The Biden administration announced a set of executive actions to boost the domestic deployment of solar power on Monday morning.
The White House announced it is taking steps under the Defense Production Act to increase domestic production of clean energy technologies such as solar panels and their components, as well as directing the federal government to develop plans to buy domestically produced solar products. It is also delaying for two years any imposition of tariffs on solar panels from four countries in Southeast Asia that supply the vast majority of photovoltaic cells to the United States.
“Just on the strength of the president’s vision, the clarity of his vision, and this nation’s commitment to a clean energy future, we’ve seen the private investment and private commitment to growing domestic solar manufacturing capacity triple — or be on pace to triple — by 2024,” said a senior administration official on a Monday morning press call. “But we know that’s not enough, and that’s why the president is taking bold action today.”
The overarching purpose of these moves is to build up a domestic manufacturing supply chain for solar panels without impeding the booming business of installing solar panels. Increasing U.S. installation of solar power is a key element of the president’s plan to combat climate change, but an ongoing Commerce Department investigation has been threatening to block solar deployment, as it could result in heavy tariffs being applied to solar panels and their parts imported from Cambodia, Malaysia, Thailand and Vietnam.

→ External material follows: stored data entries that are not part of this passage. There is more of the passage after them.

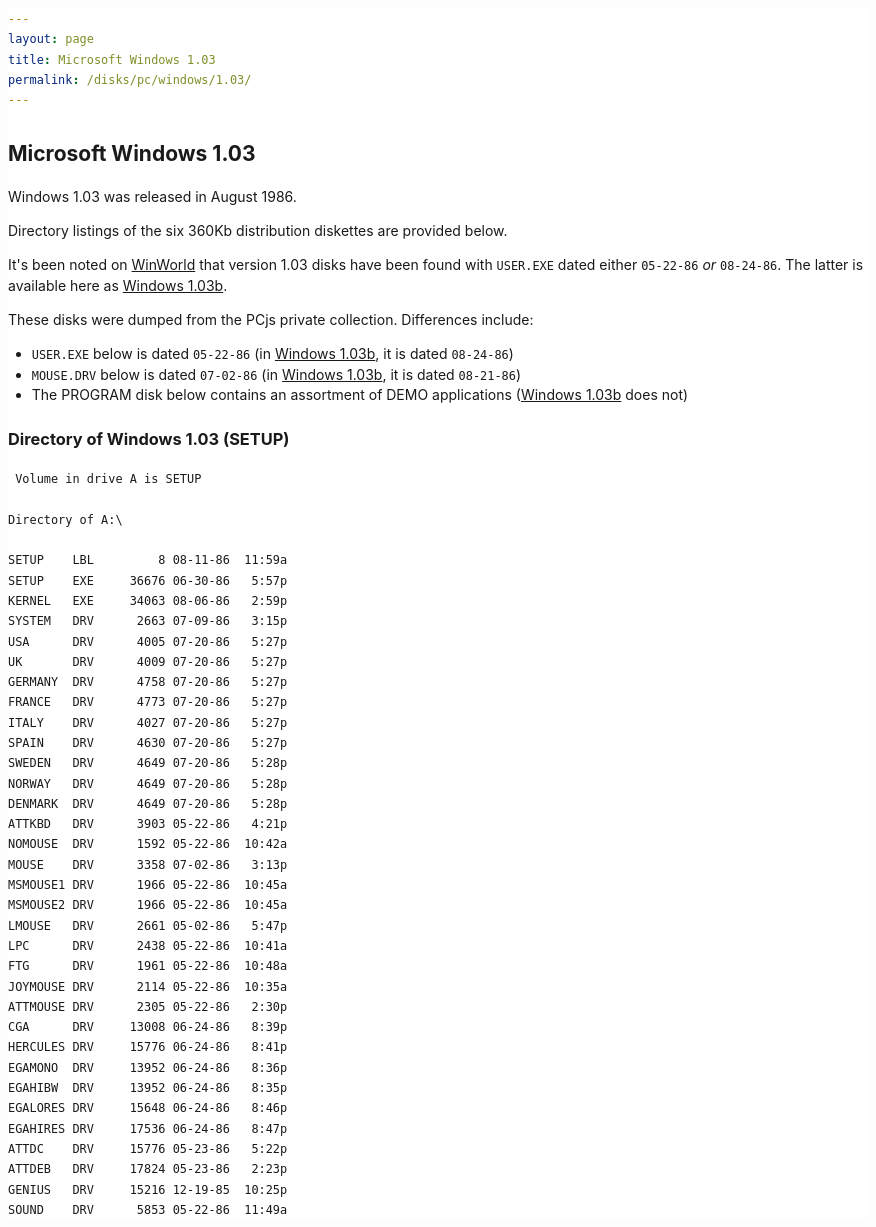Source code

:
 ```yaml
---
layout: page
title: Microsoft Windows 1.03
permalink: /disks/pc/windows/1.03/
---
```


Microsoft Windows 1.03
---

Windows 1.03 was released in August 1986.

Directory listings of the six 360Kb distribution diskettes are provided below.

It's been noted on [WinWorld](https://winworldpc.com/product/windows-10/103) that version 1.03 disks have
been found with `USER.EXE` dated either `05-22-86` *or* `08-24-86`.  The latter is available here as
[Windows 1.03b](../1.03b/).

These disks were dumped from the PCjs private collection.  Differences include: 

* `USER.EXE` below is dated `05-22-86` (in [Windows 1.03b](../1.03b/), it is dated `08-24-86`)
* `MOUSE.DRV` below is dated `07-02-86` (in [Windows 1.03b](../1.03b/), it is dated `08-21-86`)
* The PROGRAM disk below contains an assortment of DEMO applications ([Windows 1.03b](../1.03b/) does not) 

### Directory of Windows 1.03 (SETUP)

	 Volume in drive A is SETUP      
	
	Directory of A:\
	
	SETUP    LBL         8 08-11-86  11:59a
	SETUP    EXE     36676 06-30-86   5:57p
	KERNEL   EXE     34063 08-06-86   2:59p
	SYSTEM   DRV      2663 07-09-86   3:15p
	USA      DRV      4005 07-20-86   5:27p
	UK       DRV      4009 07-20-86   5:27p
	GERMANY  DRV      4758 07-20-86   5:27p
	FRANCE   DRV      4773 07-20-86   5:27p
	ITALY    DRV      4027 07-20-86   5:27p
	SPAIN    DRV      4630 07-20-86   5:27p
	SWEDEN   DRV      4649 07-20-86   5:28p
	NORWAY   DRV      4649 07-20-86   5:28p
	DENMARK  DRV      4649 07-20-86   5:28p
	ATTKBD   DRV      3903 05-22-86   4:21p
	NOMOUSE  DRV      1592 05-22-86  10:42a
	MOUSE    DRV      3358 07-02-86   3:13p
	MSMOUSE1 DRV      1966 05-22-86  10:45a
	MSMOUSE2 DRV      1966 05-22-86  10:45a
	LMOUSE   DRV      2661 05-02-86   5:47p
	LPC      DRV      2438 05-22-86  10:41a
	FTG      DRV      1961 05-22-86  10:48a
	JOYMOUSE DRV      2114 05-22-86  10:35a
	ATTMOUSE DRV      2305 05-22-86   2:30p
	CGA      DRV     13008 06-24-86   8:39p
	HERCULES DRV     15776 06-24-86   8:41p
	EGAMONO  DRV     13952 06-24-86   8:36p
	EGAHIBW  DRV     13952 06-24-86   8:35p
	EGALORES DRV     15648 06-24-86   8:46p
	EGAHIRES DRV     17536 06-24-86   8:47p
	ATTDC    DRV     15776 05-23-86   5:22p
	ATTDEB   DRV     17824 05-23-86   2:23p
	GENIUS   DRV     15216 12-19-85  10:25p
	SOUND    DRV      5853 05-22-86  11:49a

The solar installation industry has issued dire predictions about the effect these tariffs would have on U.S. jobs, and Biden’s move has the industry breathing a sigh of relief.
Some American solar panel manufacturers have complained that they are undercut on price by imports from those countries — which they say are actually produced by Chinese companies benefiting from Chinese government subsidies that violate trade agreements. The combination of a two-year grace period for U.S. solar installers to keep importing those products while simultaneously building up the domestic solar manufacturing industry is meant to bolster the U.S. industrial sector and U.S. energy security, so that the American solar industry can keep up with growing demand without relying on products from an adversarial nation.
The Solar Energy Industries Association (SEIA) immediately issued a statement praising the measures on Monday.
“We applaud President Biden’s thoughtful approach to addressing the current crisis of the paralyzed solar supply chain,” said SEIA president and CEO Abigail Ross Hopper. “The president is providing improved business certainty today while harnessing the power of the Defense Production Act for tomorrow. Today’s actions protect existing solar jobs, will lead to increased employment in the solar industry and foster a robust solar manufacturing base here at home.”
The administration also garnered praise from environmental activists, who had been fretting that the impending tariffs would stop the ongoing solar expansion, though some also argued that the ambitious and aggressive use of executive authority should not be limited to just one clean energy industry. (The wind energy industry, which Biden also seeks to boost, is currently fearing a proposal in Congress that could make it more difficult to build offshore wind farms.)
“Today’s executive action by the Biden administration to help unlock the potential of clean energy is what we need more of to address the climate crisis, create a better future for our communities, support domestic manufacturers, and aid our allies abroad by weakening the fossil-fueled war in Ukraine,” said Anusha Narayanan, climate campaign director at Greenpeace USA. “This announcement demonstrates President Biden’s ability to ramp up the transition to renewable energy. Now he needs to go even further by invoking the Defense Production Act across all clean energy sectors, declaring a climate emergency, and addressing the root of the climate crisis by beginning an immediate and equitable phaseout of domestic fossil fuel production.”
Solar power is central to Biden's plan to reduce the greenhouse gas emissions that cause climate change by 50% by 2030 and to reach zero net emissions by 2050. The administration wants solar to go from just 4% of U.S. electricity generation currently to nearly half of the U.S. electricity portfolio by 2050. To get there, it would have to double by 2025 the rate at which solar is being installed and double it again by 2030.
While the executive actions announced Monday may help with solar deployment, the large subsidies for rooftop solar purchases in Biden’s proposed budget reconciliation package remain stuck in the Senate due to opposition from Republicans and Democratic Sens. Joe Manchin of West Virginia and Kyrsten Sinema of Arizona.
Auxin Solar, the San Jose, Calif.-based solar manufacturer that filed the complaint with the Commerce Department that raised the specter of new tariffs on imported solar panels, was sharply critical of the administration's delay in any potential tariffs.
"President Biden is significantly interfering in Commerce’s quasi-judicial process," Auxin Solar CEO Mamun Rashid said in a statement shared with Yahoo News. "By taking this unprecedented — and potentially illegal — action, he has opened the door wide for Chinese-funded special interests to defeat the fair application of U.S. trade law. Since filing this case, Auxin has been well under way to scaling up. If the President will follow through on his stated intent to support the U.S. domestic industry — including grants to scale and produce upstream inputs like cells and wafers — Auxin is ready, willing, and able to meet that challenge."